Model

The default API for a BartPy model follows the common sklearn API. In particular, it implements:

  • fit
  • predict
  • score

For example, if we just want to train the model using default parameters, we can do:

from bartpy.sklearnmodel import SklearnModel
model = SklearnModel
model.fit(X_train, y_train)
prediction = model.predict(y_test)

The default parameters are designed to be suitable for a wide range of data, but there are a number of parameters that can be passed into the model These parameters can be cross_validated and optimized through grid search in the normal sklearn way

class bartpy.sklearnmodel.SklearnModel(n_trees: int = 50, sigma_a: float = 0.001, sigma_b: float = 0.001, n_samples: int = 200, n_burn: int = 200, p_grow: float = 0.5, p_prune: float = 0.5, alpha: float = 0.95, beta: float = 2.0)[source]

The main access point to building BART models in BartPy

Parameters:
  • n_trees (int) – the number of trees to use, more trees will make a smoother fit, but slow training and fitting
  • sigma_a (float) – shape parameter of the prior on sigma
  • sigma_b (float) – scale parameter of the prior on sigma
  • n_samples (int) – how many recorded samples to take
  • n_burn (int) – how many samples to run without recording to reach convergence
  • p_grow (float) – probability of choosing a grow mutation in tree mutation sampling
  • p_prune (float) – probability of choosing a prune mutation in tree mutation sampling
  • alpha (float) – prior parameter on tree structure
  • beta (float) – prior parameter on tree structure
fit(X: pandas.core.frame.DataFrame, y: numpy.ndarray) → bartpy.sklearnmodel.SklearnModel[source]
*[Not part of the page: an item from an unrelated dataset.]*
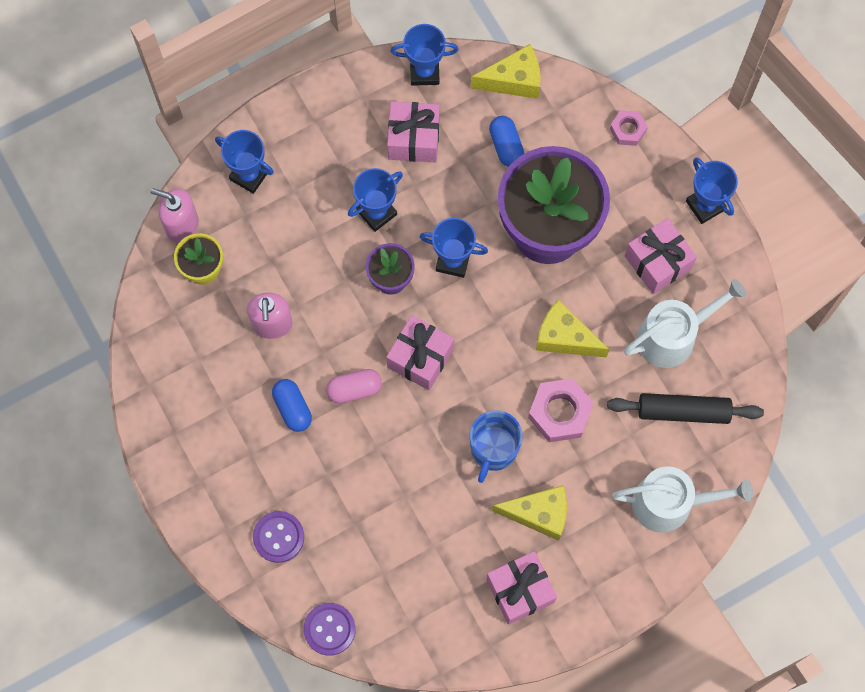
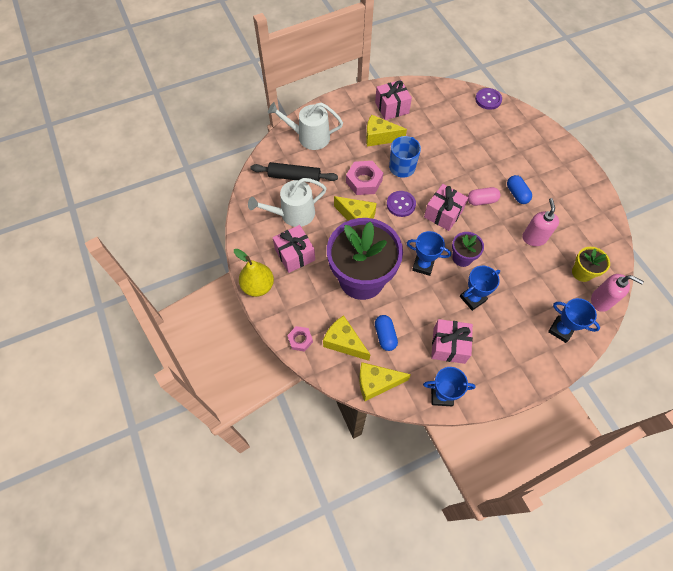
camera: 175 degrees left, 10 degrees down
(278, 537) = (518, 137): purple button -> purple button (401, 204)
(564, 132) = (344, 342): none -> yellow cheese
(705, 205) = (258, 286): blue trophy -> yellow pear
Learn the model based on training data

Parameters:
  • X (pd.DataFrame) – training covariates
  • y (np.ndarray) – training targets
Returns:

self with trained parameter values

Return type:

SklearnModel

model_samples

Array of the model as it was after each sample. Useful for examining for:

  • examining the state of trees, nodes and sigma throughout the sampling
  • out of sample prediction

Returns None if the model hasn’t been fit

Returns:
Return type:List[Model]
predict(X: numpy.ndarray = None)[source]

Predict the target corresponding to the provided covariate matrix If X is None, will predict based on training covariates

Prediction is based on the mean of all samples

Parameters:X (pd.DataFrame) – covariates to predict from
Returns:predictions for the X covariates
Return type:np.ndarray
prediction_samples

Matrix of prediction samples at each point in sampling Useful for assessing convergence, calculating point estimates etc.

Returns:prediction samples with dimensionality n_samples * n_points
Return type:np.ndarray